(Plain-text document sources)
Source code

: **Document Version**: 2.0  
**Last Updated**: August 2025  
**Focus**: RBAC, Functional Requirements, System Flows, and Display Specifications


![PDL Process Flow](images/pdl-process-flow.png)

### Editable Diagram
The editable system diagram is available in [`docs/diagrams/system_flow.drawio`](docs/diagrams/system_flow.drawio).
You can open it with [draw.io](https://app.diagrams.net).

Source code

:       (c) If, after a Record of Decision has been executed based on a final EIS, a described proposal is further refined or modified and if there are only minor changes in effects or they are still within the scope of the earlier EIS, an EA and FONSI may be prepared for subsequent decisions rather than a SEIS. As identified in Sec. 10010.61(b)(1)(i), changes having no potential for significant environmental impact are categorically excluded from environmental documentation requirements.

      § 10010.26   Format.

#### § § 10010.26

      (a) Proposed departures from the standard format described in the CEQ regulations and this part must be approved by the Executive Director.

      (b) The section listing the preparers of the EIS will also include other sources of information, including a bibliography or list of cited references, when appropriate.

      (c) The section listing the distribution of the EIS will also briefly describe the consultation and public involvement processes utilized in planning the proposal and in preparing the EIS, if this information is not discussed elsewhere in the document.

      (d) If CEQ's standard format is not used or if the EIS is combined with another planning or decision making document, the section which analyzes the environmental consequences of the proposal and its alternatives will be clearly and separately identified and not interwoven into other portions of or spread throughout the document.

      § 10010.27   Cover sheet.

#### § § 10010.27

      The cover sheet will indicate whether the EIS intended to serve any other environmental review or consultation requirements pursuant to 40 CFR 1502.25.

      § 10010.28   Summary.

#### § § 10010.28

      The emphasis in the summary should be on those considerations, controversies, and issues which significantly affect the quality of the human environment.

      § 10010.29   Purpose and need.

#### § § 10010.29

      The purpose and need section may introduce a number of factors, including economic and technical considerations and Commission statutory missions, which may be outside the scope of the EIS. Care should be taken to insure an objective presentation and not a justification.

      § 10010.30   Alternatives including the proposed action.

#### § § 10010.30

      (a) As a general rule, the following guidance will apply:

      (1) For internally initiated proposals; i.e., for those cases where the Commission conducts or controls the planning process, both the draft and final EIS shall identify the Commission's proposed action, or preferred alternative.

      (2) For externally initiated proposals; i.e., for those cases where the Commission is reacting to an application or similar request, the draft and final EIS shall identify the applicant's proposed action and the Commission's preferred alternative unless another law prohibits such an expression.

**Task brief**: Go through the records above and write each one out again exactly.

**Problem solution**:
Source code

: **Document Version**: 2.0  
**Last Updated**: August 2025  
**Focus**: RBAC, Functional Requirements, System Flows, and Display Specifications


![PDL Process Flow](images/pdl-process-flow.png)

### Editable Diagram
The editable system diagram is available in [`docs/diagrams/system_flow.drawio`](docs/diagrams/system_flow.drawio).
You can open it with [draw.io](https://app.diagrams.net).

Source code

:       (c) If, after a Record of Decision has been executed based on a final EIS, a described proposal is further refined or modified and if there are only minor changes in effects or they are still within the scope of the earlier EIS, an EA and FONSI may be prepared for subsequent decisions rather than a SEIS. As identified in Sec. 10010.61(b)(1)(i), changes having no potential for significant environmental impact are categorically excluded from environmental documentation requirements.

      § 10010.26   Format.

#### § § 10010.26

      (a) Proposed departures from the standard format described in the CEQ regulations and this part must be approved by the Executive Director.

      (b) The section listing the preparers of the EIS will also include other sources of information, including a bibliography or list of cited references, when appropriate.

      (c) The section listing the distribution of the EIS will also briefly describe the consultation and public involvement processes utilized in planning the proposal and in preparing the EIS, if this information is not discussed elsewhere in the document.

      (d) If CEQ's standard format is not used or if the EIS is combined with another planning or decision making document, the section which analyzes the environmental consequences of the proposal and its alternatives will be clearly and separately identified and not interwoven into other portions of or spread throughout the document.

      § 10010.27   Cover sheet.

#### § § 10010.27

      The cover sheet will indicate whether the EIS intended to serve any other environmental review or consultation requirements pursuant to 40 CFR 1502.25.

      § 10010.28   Summary.

#### § § 10010.28

      The emphasis in the summary should be on those considerations, controversies, and issues which significantly affect the quality of the human environment.

      § 10010.29   Purpose and need.

#### § § 10010.29

      The purpose and need section may introduce a number of factors, including economic and technical considerations and Commission statutory missions, which may be outside the scope of the EIS. Care should be taken to insure an objective presentation and not a justification.

      § 10010.30   Alternatives including the proposed action.

#### § § 10010.30

      (a) As a general rule, the following guidance will apply:

      (1) For internally initiated proposals; i.e., for those cases where the Commission conducts or controls the planning process, both the draft and final EIS shall identify the Commission's proposed action, or preferred alternative.

      (2) For externally initiated proposals; i.e., for those cases where the Commission is reacting to an application or similar request, the draft and final EIS shall identify the applicant's proposed action and the Commission's preferred alternative unless another law prohibits such an expression.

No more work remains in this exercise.